Your objective:
In the entries that follow, copy exactly each line from the first through the line with "ambulansen hinner...".

(Saved data entries)
┌────────
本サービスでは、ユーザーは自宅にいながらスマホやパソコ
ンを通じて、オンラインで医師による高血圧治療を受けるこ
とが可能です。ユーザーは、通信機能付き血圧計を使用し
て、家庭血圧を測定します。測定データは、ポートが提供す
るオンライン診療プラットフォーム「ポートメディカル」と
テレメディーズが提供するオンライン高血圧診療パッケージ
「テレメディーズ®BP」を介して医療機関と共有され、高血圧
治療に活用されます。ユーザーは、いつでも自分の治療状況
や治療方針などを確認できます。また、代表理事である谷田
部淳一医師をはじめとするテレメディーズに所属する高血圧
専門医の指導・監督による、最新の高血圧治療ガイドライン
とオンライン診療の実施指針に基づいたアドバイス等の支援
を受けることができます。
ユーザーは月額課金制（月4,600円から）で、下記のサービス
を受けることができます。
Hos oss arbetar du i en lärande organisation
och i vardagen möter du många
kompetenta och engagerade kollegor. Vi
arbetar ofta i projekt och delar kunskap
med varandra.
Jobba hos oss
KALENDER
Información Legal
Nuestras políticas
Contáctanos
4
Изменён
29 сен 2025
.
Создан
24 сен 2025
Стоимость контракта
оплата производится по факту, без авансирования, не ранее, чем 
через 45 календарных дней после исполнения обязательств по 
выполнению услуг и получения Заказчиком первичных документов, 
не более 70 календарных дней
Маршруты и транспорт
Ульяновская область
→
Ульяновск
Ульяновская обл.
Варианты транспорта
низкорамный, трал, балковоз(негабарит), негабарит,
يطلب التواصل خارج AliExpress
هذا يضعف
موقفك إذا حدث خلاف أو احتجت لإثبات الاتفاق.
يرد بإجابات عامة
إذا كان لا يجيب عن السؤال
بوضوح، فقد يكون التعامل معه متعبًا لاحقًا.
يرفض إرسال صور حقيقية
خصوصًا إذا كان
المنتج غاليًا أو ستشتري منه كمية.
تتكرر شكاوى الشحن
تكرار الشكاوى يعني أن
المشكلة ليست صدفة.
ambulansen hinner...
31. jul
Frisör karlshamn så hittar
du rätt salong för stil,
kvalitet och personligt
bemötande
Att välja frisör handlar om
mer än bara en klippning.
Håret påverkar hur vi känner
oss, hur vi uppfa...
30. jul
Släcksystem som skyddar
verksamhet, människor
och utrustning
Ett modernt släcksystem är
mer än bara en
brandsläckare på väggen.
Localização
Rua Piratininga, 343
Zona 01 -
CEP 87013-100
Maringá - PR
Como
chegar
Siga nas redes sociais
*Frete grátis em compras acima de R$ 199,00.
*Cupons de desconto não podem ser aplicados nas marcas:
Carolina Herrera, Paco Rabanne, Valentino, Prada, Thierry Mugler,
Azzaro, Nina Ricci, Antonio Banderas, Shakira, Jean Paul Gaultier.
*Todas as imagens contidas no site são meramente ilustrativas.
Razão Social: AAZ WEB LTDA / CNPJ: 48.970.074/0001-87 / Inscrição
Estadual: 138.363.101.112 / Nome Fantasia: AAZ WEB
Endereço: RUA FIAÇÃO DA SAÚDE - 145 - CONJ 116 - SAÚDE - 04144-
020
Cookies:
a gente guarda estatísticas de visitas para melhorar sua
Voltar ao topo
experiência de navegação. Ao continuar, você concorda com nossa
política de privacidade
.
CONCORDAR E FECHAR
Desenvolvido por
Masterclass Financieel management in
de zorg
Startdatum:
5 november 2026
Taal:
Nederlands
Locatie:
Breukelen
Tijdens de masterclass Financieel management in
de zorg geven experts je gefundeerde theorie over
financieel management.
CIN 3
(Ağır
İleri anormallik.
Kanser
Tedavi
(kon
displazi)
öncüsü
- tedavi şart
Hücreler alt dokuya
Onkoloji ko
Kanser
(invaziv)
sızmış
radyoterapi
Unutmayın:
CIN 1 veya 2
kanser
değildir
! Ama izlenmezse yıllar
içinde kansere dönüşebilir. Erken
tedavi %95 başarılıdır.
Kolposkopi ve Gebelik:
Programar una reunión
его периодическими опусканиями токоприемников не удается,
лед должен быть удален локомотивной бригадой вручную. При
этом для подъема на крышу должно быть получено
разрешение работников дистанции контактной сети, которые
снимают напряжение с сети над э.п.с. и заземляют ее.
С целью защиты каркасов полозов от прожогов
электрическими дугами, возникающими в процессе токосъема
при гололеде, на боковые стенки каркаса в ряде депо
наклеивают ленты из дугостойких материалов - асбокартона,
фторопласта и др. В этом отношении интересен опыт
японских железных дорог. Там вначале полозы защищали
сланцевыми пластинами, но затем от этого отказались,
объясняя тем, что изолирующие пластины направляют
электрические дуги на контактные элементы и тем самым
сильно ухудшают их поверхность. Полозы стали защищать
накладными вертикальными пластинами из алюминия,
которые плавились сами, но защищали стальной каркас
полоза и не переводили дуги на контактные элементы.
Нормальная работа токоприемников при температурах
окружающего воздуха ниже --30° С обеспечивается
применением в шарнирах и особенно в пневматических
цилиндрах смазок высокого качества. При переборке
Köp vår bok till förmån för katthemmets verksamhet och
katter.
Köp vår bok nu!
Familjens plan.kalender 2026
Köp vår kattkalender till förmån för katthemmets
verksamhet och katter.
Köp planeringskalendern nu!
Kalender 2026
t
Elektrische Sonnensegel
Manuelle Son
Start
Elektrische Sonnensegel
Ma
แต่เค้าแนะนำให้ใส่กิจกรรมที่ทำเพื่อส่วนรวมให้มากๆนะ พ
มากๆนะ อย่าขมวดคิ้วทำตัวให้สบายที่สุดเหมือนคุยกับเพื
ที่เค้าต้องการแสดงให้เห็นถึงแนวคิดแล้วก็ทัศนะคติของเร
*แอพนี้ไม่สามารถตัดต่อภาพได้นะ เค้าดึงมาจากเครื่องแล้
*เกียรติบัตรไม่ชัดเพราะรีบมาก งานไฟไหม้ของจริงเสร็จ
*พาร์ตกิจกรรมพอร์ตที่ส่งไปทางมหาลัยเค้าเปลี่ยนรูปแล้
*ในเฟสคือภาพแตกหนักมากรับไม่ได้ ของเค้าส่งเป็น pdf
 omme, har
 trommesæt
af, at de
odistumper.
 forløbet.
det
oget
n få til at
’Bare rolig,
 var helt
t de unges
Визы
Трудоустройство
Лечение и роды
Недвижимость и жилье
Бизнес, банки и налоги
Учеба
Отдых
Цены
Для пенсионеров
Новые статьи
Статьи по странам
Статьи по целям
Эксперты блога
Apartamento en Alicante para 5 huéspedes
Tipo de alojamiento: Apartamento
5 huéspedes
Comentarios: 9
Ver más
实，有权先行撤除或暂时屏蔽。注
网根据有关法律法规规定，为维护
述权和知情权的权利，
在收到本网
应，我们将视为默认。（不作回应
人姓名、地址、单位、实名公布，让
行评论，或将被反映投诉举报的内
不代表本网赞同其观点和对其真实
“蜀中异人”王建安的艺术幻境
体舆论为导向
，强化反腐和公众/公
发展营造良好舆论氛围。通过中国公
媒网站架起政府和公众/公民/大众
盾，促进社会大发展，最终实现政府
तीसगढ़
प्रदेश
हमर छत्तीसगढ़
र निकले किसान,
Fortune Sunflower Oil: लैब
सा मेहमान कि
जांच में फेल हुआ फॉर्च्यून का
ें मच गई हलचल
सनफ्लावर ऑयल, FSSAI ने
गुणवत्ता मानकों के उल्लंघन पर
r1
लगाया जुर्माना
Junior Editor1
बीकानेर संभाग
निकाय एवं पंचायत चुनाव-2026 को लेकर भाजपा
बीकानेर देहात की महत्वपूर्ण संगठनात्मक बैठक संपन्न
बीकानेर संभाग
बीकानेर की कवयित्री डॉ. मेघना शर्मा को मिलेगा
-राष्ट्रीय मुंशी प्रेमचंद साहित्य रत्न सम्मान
└────────
Result below:
本サービスでは、ユーザーは自宅にいながらスマホやパソコ
ンを通じて、オンラインで医師による高血圧治療を受けるこ
とが可能です。ユーザーは、通信機能付き血圧計を使用し
て、家庭血圧を測定します。測定データは、ポートが提供す
るオンライン診療プラットフォーム「ポートメディカル」と
テレメディーズが提供するオンライン高血圧診療パッケージ
「テレメディーズ®BP」を介して医療機関と共有され、高血圧
治療に活用されます。ユーザーは、いつでも自分の治療状況
や治療方針などを確認できます。また、代表理事である谷田
部淳一医師をはじめとするテレメディーズに所属する高血圧
専門医の指導・監督による、最新の高血圧治療ガイドライン
とオンライン診療の実施指針に基づいたアドバイス等の支援
を受けることができます。
ユーザーは月額課金制（月4,600円から）で、下記のサービス
を受けることができます。
Hos oss arbetar du i en lärande organisation
och i vardagen möter du många
kompetenta och engagerade kollegor. Vi
arbetar ofta i projekt och delar kunskap
med varandra.
Jobba hos oss
KALENDER
Información Legal
Nuestras políticas
Contáctanos
4
Изменён
29 сен 2025
.
Создан
24 сен 2025
Стоимость контракта
оплата производится по факту, без авансирования, не ранее, чем 
через 45 календарных дней после исполнения обязательств по 
выполнению услуг и получения Заказчиком первичных документов, 
не более 70 календарных дней
Маршруты и транспорт
Ульяновская область
→
Ульяновск
Ульяновская обл.
Варианты транспорта
низкорамный, трал, балковоз(негабарит), негабарит,
يطلب التواصل خارج AliExpress
هذا يضعف
موقفك إذا حدث خلاف أو احتجت لإثبات الاتفاق.
يرد بإجابات عامة
إذا كان لا يجيب عن السؤال
بوضوح، فقد يكون التعامل معه متعبًا لاحقًا.
يرفض إرسال صور حقيقية
خصوصًا إذا كان
المنتج غاليًا أو ستشتري منه كمية.
تتكرر شكاوى الشحن
تكرار الشكاوى يعني أن
المشكلة ليست صدفة.
ambulansen hinner...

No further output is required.